Luid riep hij tegen de vogels die hoog in de lucht vlogen: Kom naar Gods grote maaltijd.
En ik zag een engel staande in/op de zon en hij riep met (een) stem grote, zeggende tot al de vogels vliegende in (het) hemelmidden: hierheen en verzamelt jullie tot de maaltijd van de grote God.
In 12:1 wordt gesproken over een vrouw die met de zon bekleed is.
Daar vinden we dus de luister van God in zijn gemeente en zijn zonen die daardoor als zodanig zichtbaar worden.
Hier zien we de engel, evenals de vrouw uit genoemd hoofdstuk, op – of zoals de meeste vertalingen en de grondtekst hebben – in de zon.
Het is de engel van de overwinnende gemeente.
Deze engel is een medewerker van God die (het) licht is en van hen die de volmaaktheid bereiken.
Hij bevindt zich in het midden of in het centrum van het koninkrijk van God, dus aan de lichtkant van het machtsgebied in de geestelijke wereld.
Aan de duistere kant in deze geestelijke dimensie bestaat ook een midden of een centrum.
Daar heerst niet het leven, maar de dood.
De vogels die in dit midden van de hemel vliegen, vertegenwoordigen de ontbindende demonen.
Zij zijn in dienst van de dood, dus van de verderver of vernietiger Apollyon of Abaddon (zie 9:11).

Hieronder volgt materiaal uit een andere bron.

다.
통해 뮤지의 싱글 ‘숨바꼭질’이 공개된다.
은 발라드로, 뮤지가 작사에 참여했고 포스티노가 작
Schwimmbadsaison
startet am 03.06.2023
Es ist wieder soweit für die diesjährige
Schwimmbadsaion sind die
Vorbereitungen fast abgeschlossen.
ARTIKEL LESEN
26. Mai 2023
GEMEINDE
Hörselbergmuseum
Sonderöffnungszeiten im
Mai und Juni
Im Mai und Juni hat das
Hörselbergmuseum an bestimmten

Zeker als hij is van de overwinning in de oorlog die komen gaat, roept de engel de ontbindende demonen op om zich te verzamelen voor een ontzaglijk grote maaltijd.
Dit is de grote maaltijd van God die voor hen wordt gereedgemaakt.

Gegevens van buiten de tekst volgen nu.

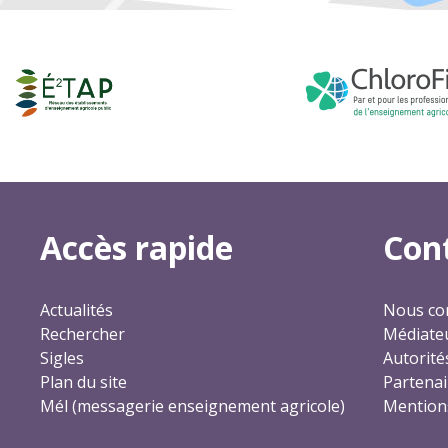
Accès rapide
Con
Actualités
Nous co
Rechercher
Médiateu
Sigles
Autorité
Plan du site
Partenai
Mél (messagerie enseignement agricole)
Mentions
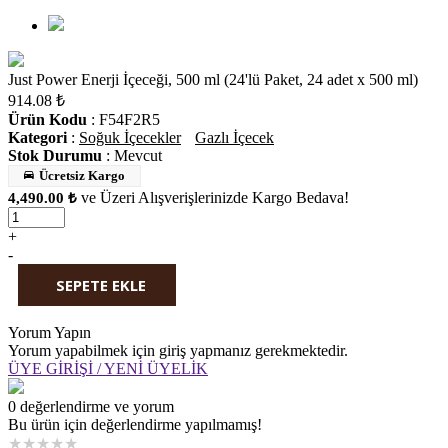
Just Power Enerji İçeceği, 500 ml (24'lü Paket, 24 adet x 500 ml)
914.08
₺
Ürün Kodu
: F54F2R5
Kategori
:
Soğuk İçecekler
Gazlı İçecek
Stok Durumu
:
Mevcut
Ücretsiz Kargo
ve Üzeri Alışverişlerinizde Kargo Bedava!
4,490.00 ₺
+
-
SEPETE EKLE
WHATSAPP'TAN SİPARİŞ
Yorum Yapın
Yorum yapabilmek için giriş yapmanız gerekmektedir.
ÜYE GİRİŞİ / YENİ ÜYELİK
0 değerlendirme ve yorum
Bu ürün için değerlendirme yapılmamış!
★
★
★
★
★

In 16:16 zien we dat dit verzamelen plaatsvindt in het hemelse Harmagedon.
De profeet Joël 4:9-19 schildert deze strijd als volgt:
Roep de volken op:
Bereid je voor op de strijd,
laat je helden aantreden,
laat al je strijders nu ten strijde trekken!
Smeed je ploegijzers maar om tot zwaarden
en je snoeimessen tot speren,
en laat de zwakke zich een held betonen.
Haast je, volken rondom, verzamel je.
– O Heer, zend dan uw legermacht daarheen! –
Laat de volken aantreden,
laat ze optrekken naar de vallei van Josafat;
daar zal ik mijn oordeel over hen vellen.
Sla de sikkel erin,
het is tijd om te oogsten.
Kom de wijnpers treden,
de persbak is vol,
de kuipen lopen over,
talrijk zijn hun misdaden.
Dichte drommen bijeen in de vallei van het oordeel!
Nabij is de dag van de Heer.
Daar zal Hij oordelen!
Het woord Josafat betekent: Jahwe oordeelt.
Van een natuurlijk dal met de naam Harmagedon wordt in de hele Bijbel niet gesproken (zie ook de toelichting bij 16:16).
Wel denken we als beeld van deze laatste strijd aan de overwinning die Josafat op de vijanden van de Heer behaalt (zie 2 Kronieken 20).